Na decisão liminar, o desembargador Rogério Etzel, do TJ-PR, considerou que não haveria prejuízo ao cidadão com a paralisação da licitação, já que os serviços continuavam a ser prestados pelo próprio Estado. “O prejuízo se revela à lisura do processo e ao risco de um resultado em desacordo com normas legais e constitucionais”, escreveu.

Mesmo após a suspensão, o governo lançou novo edital em janeiro, culminando na escolha do consórcio vencedor. O grupo é formado pelas empresas CiX Citizen Experience, Quipux S.A.S do Brasil e Urban Participações Ltda., com custo médio proposto de R$ 27,07 por atendimento — valor inferior ao custo atual, segundo o governo, que seria de R$ 88 por atendimento.

A oposição, no entanto, reforça as suspeitas de direcionamento. Em fevereiro, o deputado estadual Arilson Chiorato (PT) denunciou que a empresa “Shopping do Cidadão” — que teria trocado de nome para CiX — seria favorecida desde o início. “Desde o início alertamos que só um consórcio conseguiria atender os requisitos técnicos. Essa licitação soa mal para a moralidade pública e a transparência”, afirmou.

O histórico da empresa inclui a gestão de unidades do Poupatempo em São Paulo e, atualmente, a administração de serviços semelhantes no Rio de Janeiro, Minas Gerais, Espírito Santo, Pernambuco e Brasília.
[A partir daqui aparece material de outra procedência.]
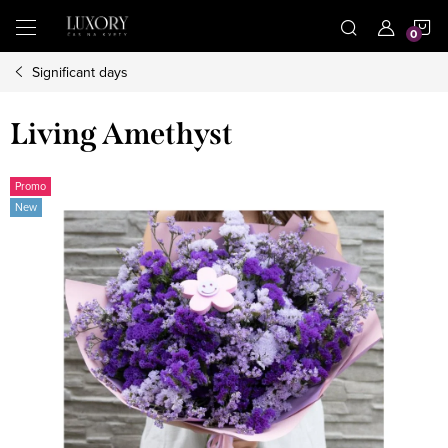
Skip
S
to
content
Significant days
C
Living Amethyst
Promo
New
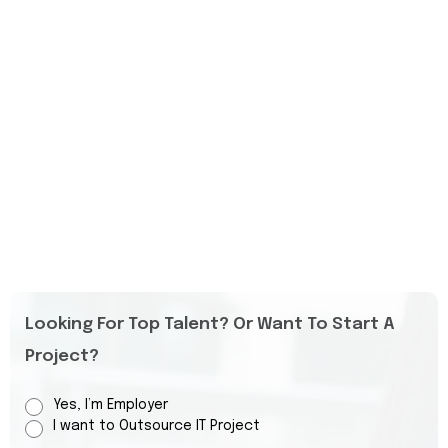
Looking For Top Talent? Or Want To Start A
Project?
Yes, I’m Employer
I want to Outsource IT Project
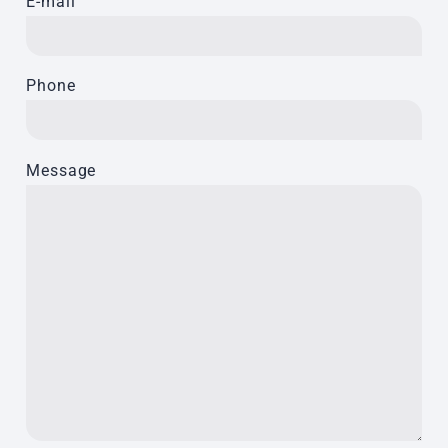
E-mail
Phone
Message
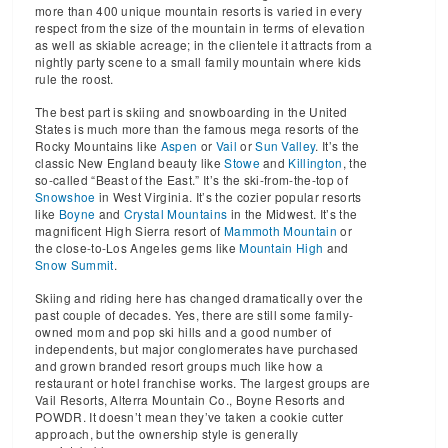
more than 400 unique mountain resorts is varied in every
respect from the size of the mountain in terms of elevation
as well as skiable acreage; in the clientele it attracts from a
nightly party scene to a small family mountain where kids
rule the roost.
The best part is skiing and snowboarding in the United
States is much more than the famous mega resorts of the
Rocky Mountains like
Aspen
or
Vail
or
Sun Valley
. It’s the
classic New England beauty like
Stowe
and
Killington
, the
so-called “Beast of the East.” It’s the ski-from-the-top of
Snowshoe
in West Virginia. It’s the cozier popular resorts
like
Boyne
and
Crystal Mountains
in the Midwest. It’s the
magnificent High Sierra resort of
Mammoth Mountain
or
the close-to-Los Angeles gems like
Mountain High
and
Snow Summit
.
Skiing and riding here has changed dramatically over the
past couple of decades. Yes, there are still some family-
owned mom and pop ski hills and a good number of
independents, but major conglomerates have purchased
and grown branded resort groups much like how a
restaurant or hotel franchise works. The largest groups are
Vail Resorts, Alterra Mountain Co., Boyne Resorts and
POWDR. It doesn’t mean they’ve taken a cookie cutter
approach, but the ownership style is generally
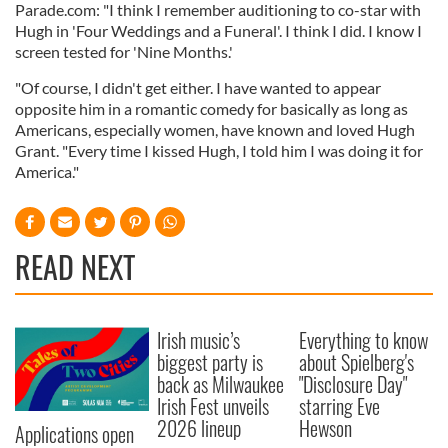
Parade.com: "I think I remember auditioning to co-star with
Hugh in 'Four Weddings and a Funeral'. I think I did. I know I
screen tested for 'Nine Months.'
"Of course, I didn't get either. I have wanted to appear
opposite him in a romantic comedy for basically as long as
Americans, especially women, have known and loved Hugh
Grant. "Every time I kissed Hugh, I told him I was doing it for
America."
READ NEXT
Irish music’s
Everything to know
biggest party is
about Spielberg's
back as Milwaukee
"Disclosure Day"
Irish Fest unveils
starring Eve
2026 lineup
Hewson
Applications open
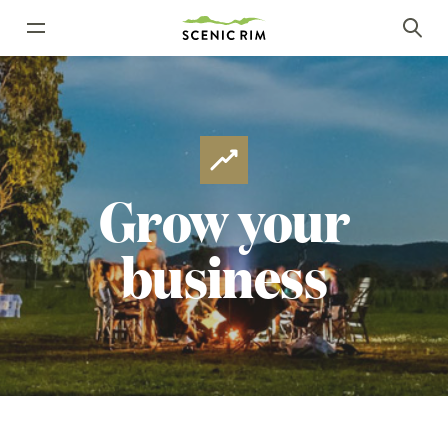
Grow
your
business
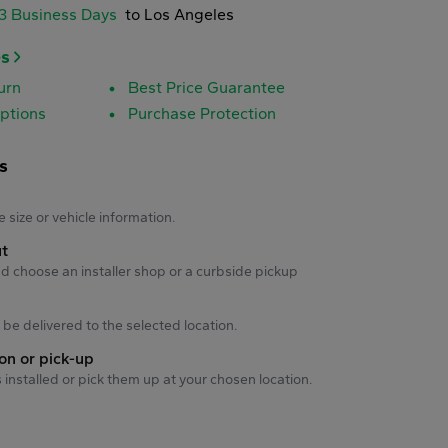
-3 Business Days
to Los Angeles
es
urn
Best Price Guarantee
ptions
Purchase Protection
s
s
e size or vehicle information.
ut
d choose an installer shop or a curbside pickup
ll be delivered to the selected location.
ion or pick-up
s installed or pick them up at your chosen location.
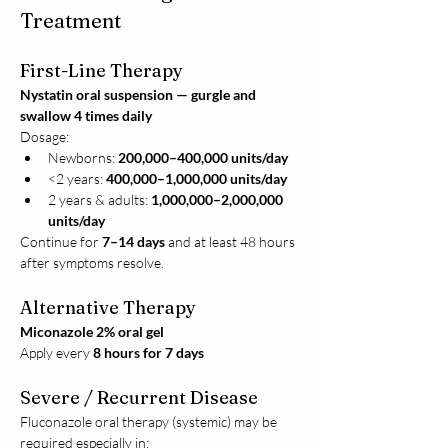
Treatment
First-Line Therapy
Nystatin oral suspension — gurgle and 
swallow 4 times daily
Dosage:
Newborns: 
200,000–400,000 units/day
<2 years: 
400,000–1,000,000 units/day
2 years & adults: 
1,000,000–2,000,000 
units/day
Continue for 
7–14 days
 and at least 48 hours 
after symptoms resolve.
Alternative Therapy
Miconazole 2% oral gel
Apply every 
8 hours for 7 days
Severe / Recurrent Disease
Fluconazole oral therapy (systemic) may be 
required especially in:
A Celepar, companhia pública de tecnologia da informação do Paraná, também se posicionou contra a contratação da empresa privada. Em nota assinada por seu comitê de funcionários, a entidade criticou o projeto, apontando que o modelo de terceirização pode fragilizar o controle sobre dados pessoais sensíveis da população. O advogado do comitê, Paulo Jordanesson Falcão, declarou que a medida ignora decisões judiciais e despreza a capacidade da estrutura pública. “Estamos falando de um contrato de quase R$ 1 bilhão. É uma escolha política feita à revelia do interesse público”, afirmou.

Falcão ainda comparou a iniciativa às Ruas da Cidadania de Curitiba, criadas nos anos 1990, que até hoje funcionam sem a necessidade de empresas terceirizadas.

A assessoria do governo estadual afirmou que a licitação segue válida e que há manifestações favoráveis do Ministério Público do Paraná, além de não haver decisão judicial que impeça a continuidade do processo. O líder do governo na Assembleia Legislativa, deputado Hussein Bakri (PSD), prometeu se manifestar sobre o caso na sessão da próxima segunda-feira (9).

O consórcio vencedor ficará responsável por implantar, operar e manter 20 unidades físicas do Descomplica Paraná em todo o estado.